Document segment:
↓

Do genres need to be absolutely accurate?

Adventure. That’s a term that encompasses a lot of ground. There are many forms of adventure, as many as there are people. Add action to it, and you have something that people want to hear, see and play.

As a genre, console action adventure games have always been about finding new ways to find your way around a vast map, spotting things you can’t just yet reach until you’ve done some more venturing and action. Without a doubt during that venturing you will face new spots that require you stray from your plan, because there may be something you want to check out or is required. It’s all part of the adventure.

Games like Contra, Mega Man or Castlevania are linear action games, there’s very little venturing done in them. Castlevania Lords of Shadow is in many ways just a direct 3D transition from the classic mould with little adventuring. Perhaps this linearity was that ultimately put people off. While one could argue that Mega Man Legends did the same, it is far more closer to Zelda’s Action RPG genre. The two are not interchangeable, but very close to each other to the extent people making assumptions that Zelda is an action adventure.

Action adventure as a term has been adapted to describe very different kind of games because people like to call their games as adventures. More often than not, the adventure part in this comes from the story they’ve written for the game, which of course is more or less incorrect and doubly so when it comes to console games. The PC adventure games have always been a genre that can easily be contrasted again console action adventures, where fighting is usually minimalistic or does not exist, but the emphasize is on scrounging the rooms and screens, solving puzzles and similar things that the genre is known for. If you’d add the action element there, you’d have a new kind of game, a game like The Legacy of the Wizard or Space Hunter.

The term Metroidvania has been coined by fans to describe two dimensional action adventure games, a term that needs to die out. It’s a term that describes nothing about the genre. In addition, this is largely used by the Western core gamers, who mostly have lost touch with the general public. Doomclone originally was used to describe games similar to Doom, but it soon became apparent that such naming is stupid and the term First Person Shooter, FPS for short, took its place. FPS is such a simple and effective name for a genre. It describes the very core of the gameplay idea, much like how survival horror does. What does a Metroidvania describe? Nothing. It’s a nonsense term from nonsense people.

Metroid was, and still is, one of the most influential action adventure games out there, but it wasn’t the only one developed at the time. While Space Hunter was released a year later, it was in development at the same time with Metroid, a reason why Metroid’s original title couldn’t be used. The original Mugen Senshi Valis was released in the same year as Metroid and while it was more linear than Metroid, it has an unmistakable adventure take on the stage build. Non-linearity is what separates action from action adventure at its core, and during the 80’s European platformers were known for their more non-linear approach than their Japanese and Western counterparts. While Metroid’s position as a game that made the genre a household name with the general public, the genre wasn’t born with it. When asked to describe what sort of game Metroid is, most people will drop the terms action and adventure in some form. Non-linear is another one, and while I personally would call them non-linear action adventure games, that is a bit mouthful to say, not to mention the amount of space it takes.

↑

Things to do:
• 1. Reproduce word for word the stretch of the essay on game genres from "Do genres need" through "see and play.".
• 2. Pick up the essay on game genres after its final sentence and continue writing it.

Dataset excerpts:
↓

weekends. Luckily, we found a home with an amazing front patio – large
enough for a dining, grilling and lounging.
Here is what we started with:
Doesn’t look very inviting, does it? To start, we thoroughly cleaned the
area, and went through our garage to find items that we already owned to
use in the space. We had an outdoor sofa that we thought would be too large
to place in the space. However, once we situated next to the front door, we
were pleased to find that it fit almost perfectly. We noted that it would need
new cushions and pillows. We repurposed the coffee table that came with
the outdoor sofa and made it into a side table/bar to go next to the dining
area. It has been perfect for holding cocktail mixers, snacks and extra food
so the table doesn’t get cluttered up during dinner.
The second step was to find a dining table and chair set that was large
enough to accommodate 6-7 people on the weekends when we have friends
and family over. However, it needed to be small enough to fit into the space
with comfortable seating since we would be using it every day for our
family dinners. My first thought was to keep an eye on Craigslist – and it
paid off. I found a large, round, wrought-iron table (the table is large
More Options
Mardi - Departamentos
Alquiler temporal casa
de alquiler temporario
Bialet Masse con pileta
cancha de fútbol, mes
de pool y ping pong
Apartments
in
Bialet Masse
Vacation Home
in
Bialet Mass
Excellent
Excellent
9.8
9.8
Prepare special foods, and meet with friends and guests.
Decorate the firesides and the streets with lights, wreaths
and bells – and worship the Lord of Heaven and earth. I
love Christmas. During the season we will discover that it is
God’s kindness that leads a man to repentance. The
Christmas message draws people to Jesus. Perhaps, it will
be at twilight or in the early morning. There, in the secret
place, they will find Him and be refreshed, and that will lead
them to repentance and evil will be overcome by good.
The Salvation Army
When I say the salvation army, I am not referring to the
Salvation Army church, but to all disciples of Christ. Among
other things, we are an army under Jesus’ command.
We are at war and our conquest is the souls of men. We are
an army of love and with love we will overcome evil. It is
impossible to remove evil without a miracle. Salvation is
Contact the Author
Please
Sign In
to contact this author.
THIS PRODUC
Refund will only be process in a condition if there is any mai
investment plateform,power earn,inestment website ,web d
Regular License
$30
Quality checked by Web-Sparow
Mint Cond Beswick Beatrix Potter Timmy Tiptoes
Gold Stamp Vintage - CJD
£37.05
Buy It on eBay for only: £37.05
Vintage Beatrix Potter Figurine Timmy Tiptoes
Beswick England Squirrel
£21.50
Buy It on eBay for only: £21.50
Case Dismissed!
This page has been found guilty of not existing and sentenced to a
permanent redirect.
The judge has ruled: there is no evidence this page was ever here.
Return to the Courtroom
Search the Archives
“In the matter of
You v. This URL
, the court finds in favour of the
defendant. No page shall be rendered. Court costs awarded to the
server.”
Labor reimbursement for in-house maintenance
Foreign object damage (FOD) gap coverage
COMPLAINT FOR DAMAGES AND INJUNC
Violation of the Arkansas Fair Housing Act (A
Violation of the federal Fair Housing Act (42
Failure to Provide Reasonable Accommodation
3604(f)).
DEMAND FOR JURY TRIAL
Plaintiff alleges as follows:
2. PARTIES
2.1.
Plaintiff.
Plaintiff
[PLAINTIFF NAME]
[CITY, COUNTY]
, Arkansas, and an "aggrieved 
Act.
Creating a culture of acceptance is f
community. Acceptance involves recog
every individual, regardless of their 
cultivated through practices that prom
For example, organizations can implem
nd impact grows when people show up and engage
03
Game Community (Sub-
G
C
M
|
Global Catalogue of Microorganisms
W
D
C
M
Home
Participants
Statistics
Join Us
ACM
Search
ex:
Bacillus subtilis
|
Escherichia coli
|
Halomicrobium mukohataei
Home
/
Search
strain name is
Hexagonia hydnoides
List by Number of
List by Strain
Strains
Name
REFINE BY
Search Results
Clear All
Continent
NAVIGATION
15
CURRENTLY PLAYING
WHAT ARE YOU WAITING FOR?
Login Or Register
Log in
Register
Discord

↑

Answers to each task:
• 1.
Do genres need to be absolutely accurate?

Adventure. That’s a term that encompasses a lot of ground. There are many forms of adventure, as many as there are people. Add action to it, and you have something that people want to hear, see and play.

• 2.
It’s rather amusing to note that Castlevania; Symphony of the Night was released in the US in 1997. The term Metroidvania was born only after this, and the first mentions of this term that I personally recall date to somewhere early 2000’s. For more than a decade the term action adventure had been used to describe a genre of certain kind of games this then new non-linear Castlevania games and Metroid belonged to. This is, in a way, a showcase of core gamers ignoring the history and rewriting it however they want. Remember how the PlayStation, Saturn and N64 era was called the Third Generation at one point? Both hardcore gamers and the gaming press acted like there existed no game industry before the NES. This is also reflected in people calling the late 90’s as the Golden Age of gaming, despite the term is already used for the era encompassing the from the late 1970’s after the first video game crash up until the second in 1983, when titles like Space Invaders and Pac-Man made immense impact not only on the gaming industry, but also on the culture at large. Atari became the biggest name in the home video game system market as well.

It may make me sound like an old grumpy guy when I’m saying that gamers need to stop for a moment and look at the past. Rewriting history with one’s own notions does not serve anybody. Just like in the sciences, historical accuracy is about speaking the true, not what we want to regard or find as true.

There has been little discussion how accurately video game genres should be noted. If we were to describe all genres as they are listed, then we’d have Shenmue games in the F.R.E.E. category and Mega Man Legends games belong in Free-Running RPG. These are of course nonsensical and should be largely ignored, much like the term Metroidvania should be. Genres in general encompass large scope of different kind of products, much like Horror movies have both comedies and exploitations under its banner, so does action adventure. Being unnecessarily nitpicky about how strictly we divide the genres will only lead to further division down the road, which will at some point end up in a game title becoming a genre. This has almost happened with Metroidvania, but it indeed already happened with Doomclone, from which we luckily got rid of.

Ultimately, genre is a descriptive way of categorising something, and as such we need to use descriptive names to tell customers what it is. To ignore this is nothing but stupidity.

A shorthand guide to the Dragon Slayer series

With the release of The Legend of Heroes: Trails in the Sky FC, I’ve seen a lot of people ask what is this whole The Legend of Heroes series. Of course, this also leads into the question what is the Dragon Slayer series. I recommend reading this post for an overview of Dragon Slayer games.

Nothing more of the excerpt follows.